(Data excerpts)
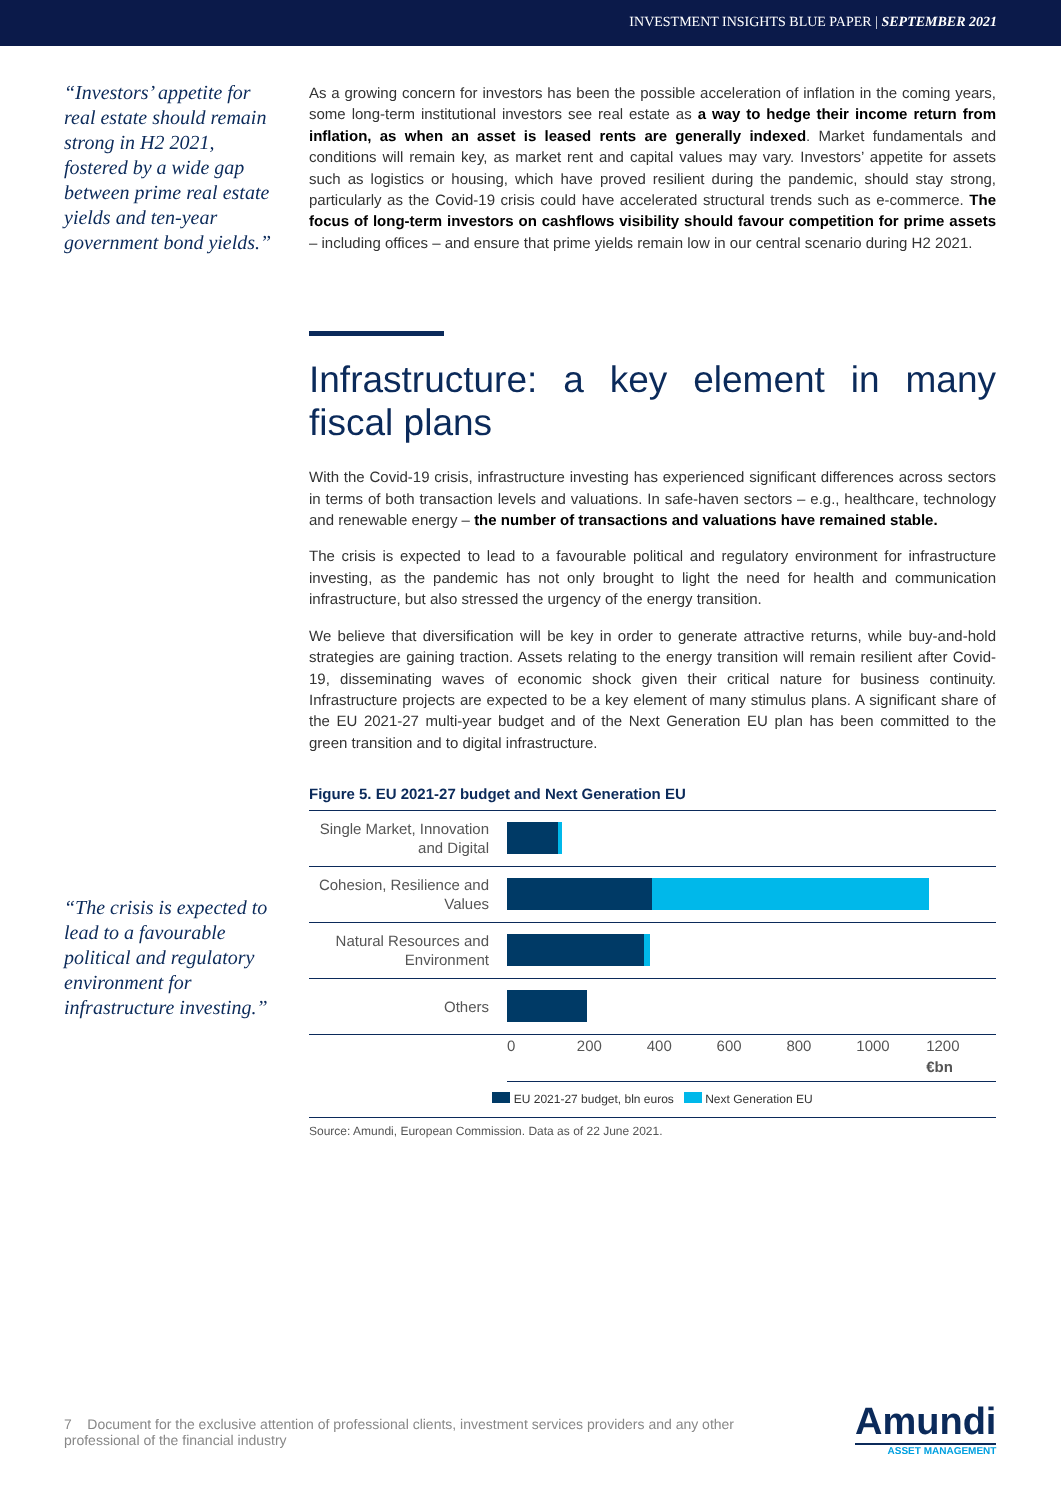INVESTMENT INSIGHTS BLUE PAPER | SEPTEMBER 2021
“Investors’ appetite for real estate should remain strong in H2 2021, fostered by a wide gap between prime real estate yields and ten-year government bond yields.”
“The crisis is expected to lead to a favourable political and regulatory environment for infrastructure investing.”
As a growing concern for investors has been the possible acceleration of inflation in the coming years, some long-term institutional investors see real estate as a way to hedge their income return from inflation, as when an asset is leased rents are generally indexed. Market fundamentals and conditions will remain key, as market rent and capital values may vary. Investors’ appetite for assets such as logistics or housing, which have proved resilient during the pandemic, should stay strong, particularly as the Covid-19 crisis could have accelerated structural trends such as e-commerce. The focus of long-term investors on cashflows visibility should favour competition for prime assets – including offices – and ensure that prime yields remain low in our central scenario during H2 2021.
Infrastructure: a key element in many fiscal plans
With the Covid-19 crisis, infrastructure investing has experienced significant differences across sectors in terms of both transaction levels and valuations. In safe-haven sectors – e.g., healthcare, technology and renewable energy – the number of transactions and valuations have remained stable.
The crisis is expected to lead to a favourable political and regulatory environment for infrastructure investing, as the pandemic has not only brought to light the need for health and communication infrastructure, but also stressed the urgency of the energy transition.
We believe that diversification will be key in order to generate attractive returns, while buy-and-hold strategies are gaining traction. Assets relating to the energy transition will remain resilient after Covid-19, disseminating waves of economic shock given their critical nature for business continuity. Infrastructure projects are expected to be a key element of many stimulus plans. A significant share of the EU 2021-27 multi-year budget and of the Next Generation EU plan has been committed to the green transition and to digital infrastructure.
Figure 5. EU 2021-27 budget and Next Generation EU
Single Market, Innovation and Digital
Cohesion, Resilience and Values
Natural Resources and Environment
Others
0 200 400 600 800 1000 1200
€bn
EU 2021-27 budget, bln euros Next Generation EU
Source: Amundi, European Commission. Data as of 22 June 2021.
7 Document for the exclusive attention of professional clients, investment services providers and any other professional of the financial industry
Amundi
ASSET MANAGEMENT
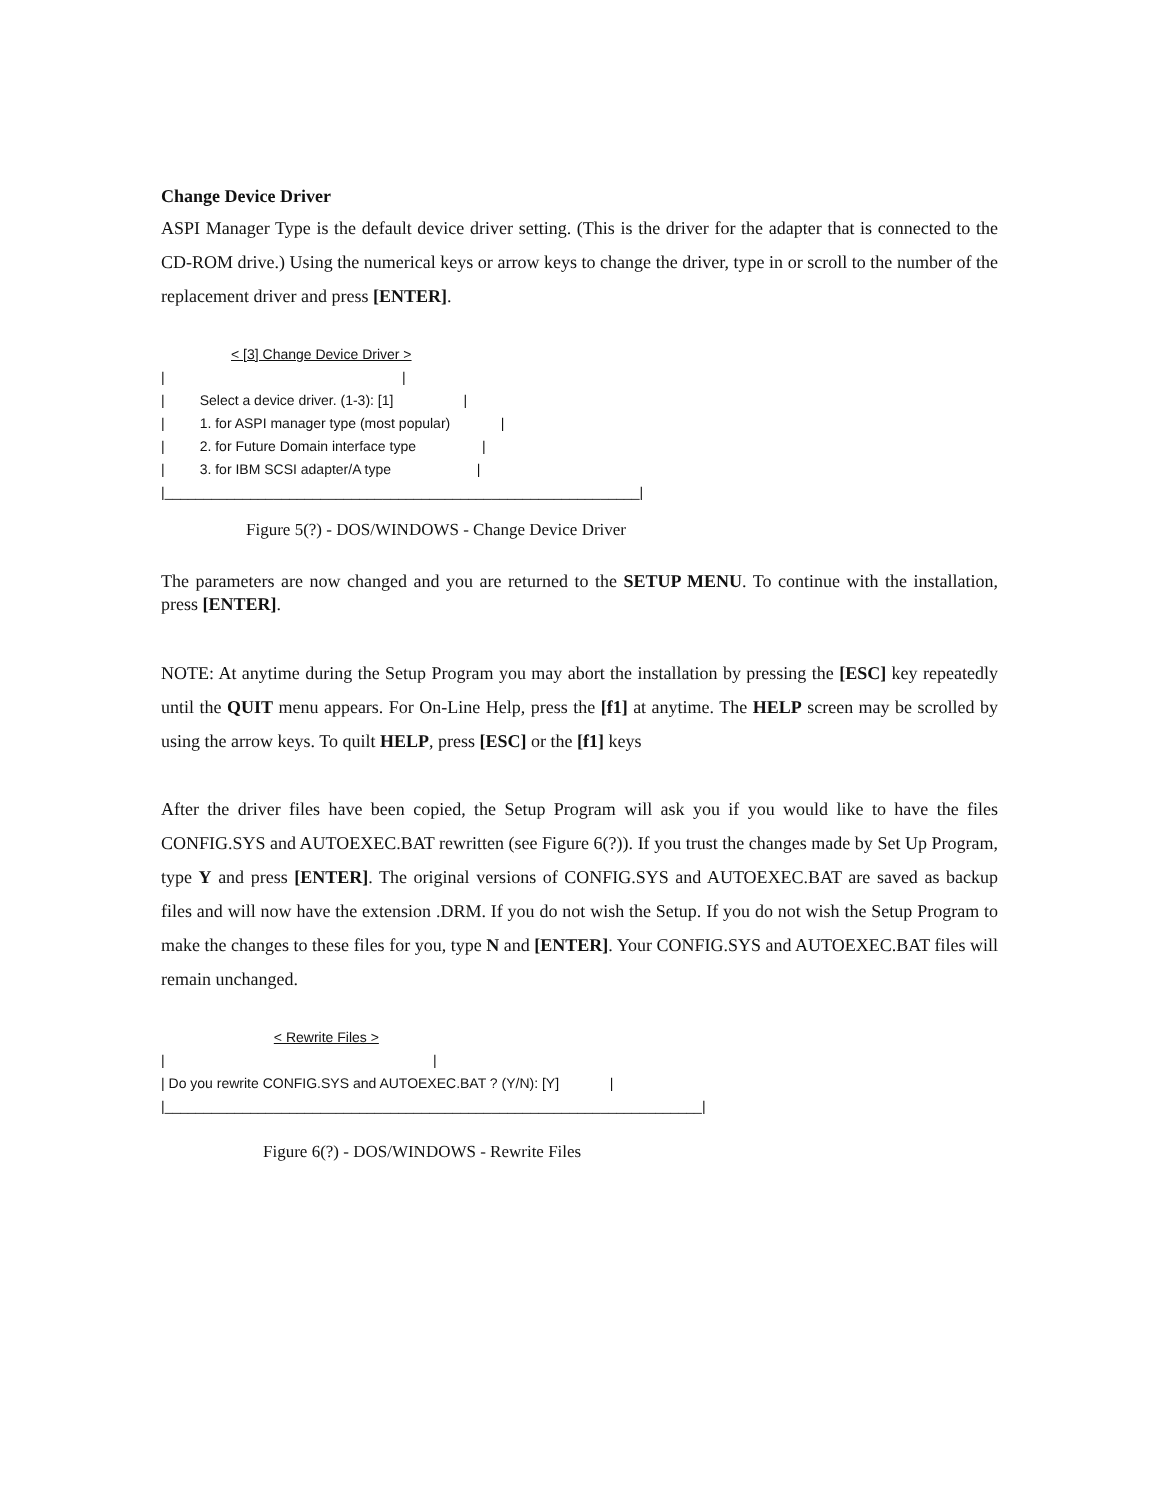Change Device Driver
ASPI Manager Type is the default device driver setting. (This is the driver for the adapter that is connected to the CD-ROM drive.) Using the numerical keys or arrow keys to change the driver, type in or scroll to the number of the replacement driver and press [ENTER].
                  < [3] Change Device Driver >
|                                                             |
|         Select a device driver. (1-3): [1]                  |
|         1. for ASPI manager type (most popular)             |
|         2. for Future Domain interface type                 |
|         3. for IBM SCSI adapter/A type                      |
|_____________________________________________________________|
Figure 5(?) - DOS/WINDOWS - Change Device Driver
The parameters are now changed and you are returned to the SETUP MENU. To continue with the installation, press [ENTER].
NOTE: At anytime during the Setup Program you may abort the installation by pressing the [ESC] key repeatedly until the QUIT menu appears. For On-Line Help, press the [f1] at anytime. The HELP screen may be scrolled by using the arrow keys. To quilt HELP, press [ESC] or the [f1] keys
After the driver files have been copied, the Setup Program will ask you if you would like to have the files CONFIG.SYS and AUTOEXEC.BAT rewritten (see Figure 6(?)). If you trust the changes made by Set Up Program, type Y and press [ENTER]. The original versions of CONFIG.SYS and AUTOEXEC.BAT are saved as backup files and will now have the extension .DRM. If you do not wish the Setup. If you do not wish the Setup Program to make the changes to these files for you, type N and [ENTER]. Your CONFIG.SYS and AUTOEXEC.BAT files will remain unchanged.
                             < Rewrite Files >
|                                                                     |
| Do you rewrite CONFIG.SYS and AUTOEXEC.BAT ? (Y/N): [Y]             |
|_____________________________________________________________________|
Figure 6(?) - DOS/WINDOWS - Rewrite Files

• **TASK TO COMPLETE**: The string "WINDOWS" appears in how many lines above? Answer with the number only.

• **RESPONSE TO THIS TASK**: 2